Activity 1
Translate this sentence from the MemTable text into Spanish: "The MemTable (short for memory table) is an in-memory data structure that stores recently written data before it is flushed to disk."

Page text
+++++

These helper functions assist in initializing the storage engine, flushing the memtable to an SSTable when it reaches its capacity, and recovering the memtable from the write-ahead log during initialization, ensuring durability and maintaining data consistency.

---

MemTable

The MemTable (short for memory table) is an in-memory data structure that stores recently written data before it is flushed to disk. It serves as a write buffer and provides fast write operations.

Dependencies

The implementation requires the following dependencies to be imported from the standard library:

• std::collections::BTreeMap: A balanced binary search tree implementation that stores key-value pairs in sorted order.
• std::io: Provides input/output functionality, including error handling.
• std::sync::{Arc, Mutex}: Provides thread-safe shared ownership(Arc) and mutual exclusion (Mutex) for concurrent access to data.

Constants

The implementation defines the following constants:

DEFAULT_MEMTABLE_CAPACITY

Represents the default maximum size of the MemTable. By default, it is set to 1 gigabyte (1GB).

pub(crate) static DEFAULT_MEMTABLE_CAPACITY: usize = SizeUnit::Gigabytes.to_bytes(1);

DEFAULT_FALSE_POSITIVE_RATE

Represents the default false positive rate for the Bloom filter used in the MemTable. By default, it is set to 0.0001 (0.01%).

+++++

Activity 2
Please duplicate the listing lines between the line holding "महिषासुर एक जननायक’" and the line holding "ने अलीगढ़ मुस्लिम", inclusive.

Collected data:
+++++

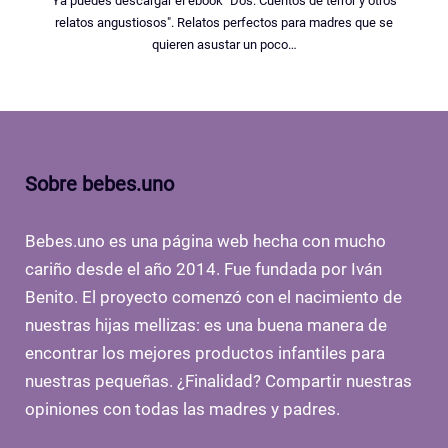
Ya puedes descargar el ebook "Dos: Cuentos de terror y otros
relatos angustiosos". Relatos perfectos para madres que se
quieren asustar un poco…
Sobre bebes.uno
Bebes.uno es una página web hecha con mucho
cariño desde el año 2014. Fue fundada por Iván
Benito. El proyecto comenzó con el nacimiento de
nuestras hijas mellizas: es una buena manera de
encontrar los mejores productos infantiles para
nuestras pequeñas. ¿Finalidad? Compartir nuestras
opiniones con todas las madres y padres.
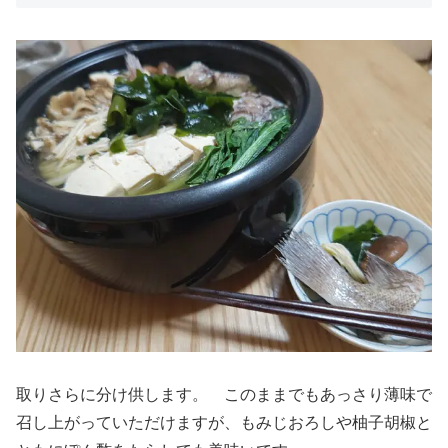
取りさらに分け供します。 このままでもあっさり薄味で
召し上がっていただけますが、もみじおろしや柚子胡椒と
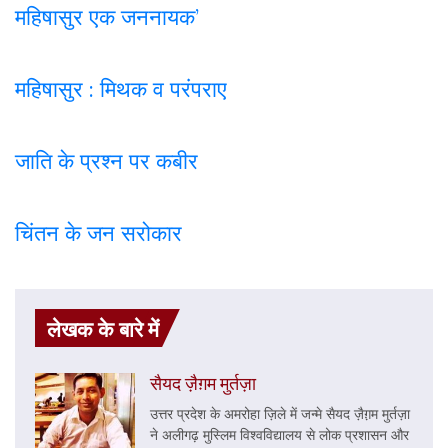
महिषासुर एक जननायक’
महिषासुर : मिथक व परंपराए
जाति के प्रश्न पर कबी
र
चिंतन के जन सरोकार
लेखक के बारे में
सैयद ज़ैग़म मुर्तज़ा
उत्तर प्रदेश के अमरोहा ज़िले में जन्मे सैयद ज़ैग़़म मुर्तज़ा
ने अलीगढ़ मुस्लिम विश्वविद्यालय से लोक प्रशासन और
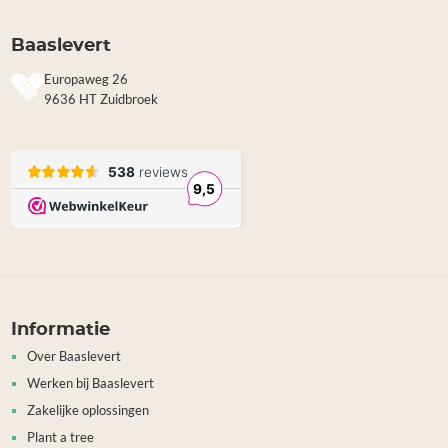
Baaslevert
Europaweg 26
9636 HT Zuidbroek
Informatie
Over Baaslevert
Werken bij Baaslevert
Zakelijke oplossingen
Plant a tree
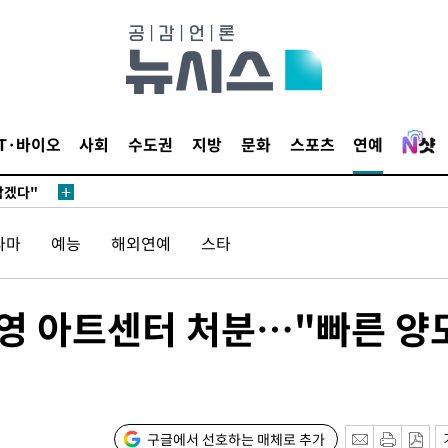
IT·바이오
사회
수도권
지방
문화
스포츠
연예
삼겠다"
안겨드려 죄
라마
예능
해외연예
스타
삼겠다"
 운영 아트센터 처분…"빠른 양
안겨드려 죄
구글에서 선호하는 매체로 추가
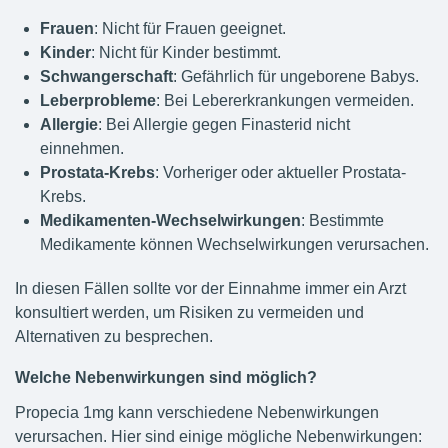
Frauen
: Nicht für Frauen geeignet.
Kinder
: Nicht für Kinder bestimmt.
Schwangerschaft
: Gefährlich für ungeborene Babys.
Leberprobleme
: Bei Lebererkrankungen vermeiden.
Allergie
: Bei Allergie gegen Finasterid nicht
einnehmen.
Prostata-Krebs
: Vorheriger oder aktueller Prostata-
Krebs.
Medikamenten-Wechselwirkungen
: Bestimmte
Medikamente können Wechselwirkungen verursachen.
In diesen Fällen sollte vor der Einnahme immer ein Arzt
konsultiert werden, um Risiken zu vermeiden und
Alternativen zu besprechen.
Welche Nebenwirkungen sind möglich?
Propecia 1mg kann verschiedene Nebenwirkungen
verursachen. Hier sind einige mögliche Nebenwirkungen:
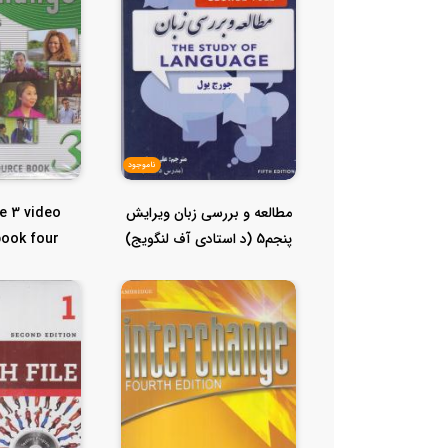
ناموجود
مطالعه و بررسی زبان ویرایش
e 3 video
پنجم5 (د استادی آف لنگویج)
book four
...
edition ویدئو ب...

+++++

Written reply 1
La MemTable (abreviatura de tabla de memoria) es una estructura de datos en memoria que almacena los datos escritos recientemente antes de que se vuelquen al disco.

Written reply 2
महिषासुर एक जननायक’
महिषासुर : मिथक व परंपराए
जाति के प्रश्न पर कबी
र
चिंतन के जन सरोकार
लेखक के बारे में
सैयद ज़ैग़म मुर्तज़ा
उत्तर प्रदेश के अमरोहा ज़िले में जन्मे सैयद ज़ैग़़म मुर्तज़ा
ने अलीगढ़ मुस्लिम विश्वविद्यालय से लोक प्रशासन और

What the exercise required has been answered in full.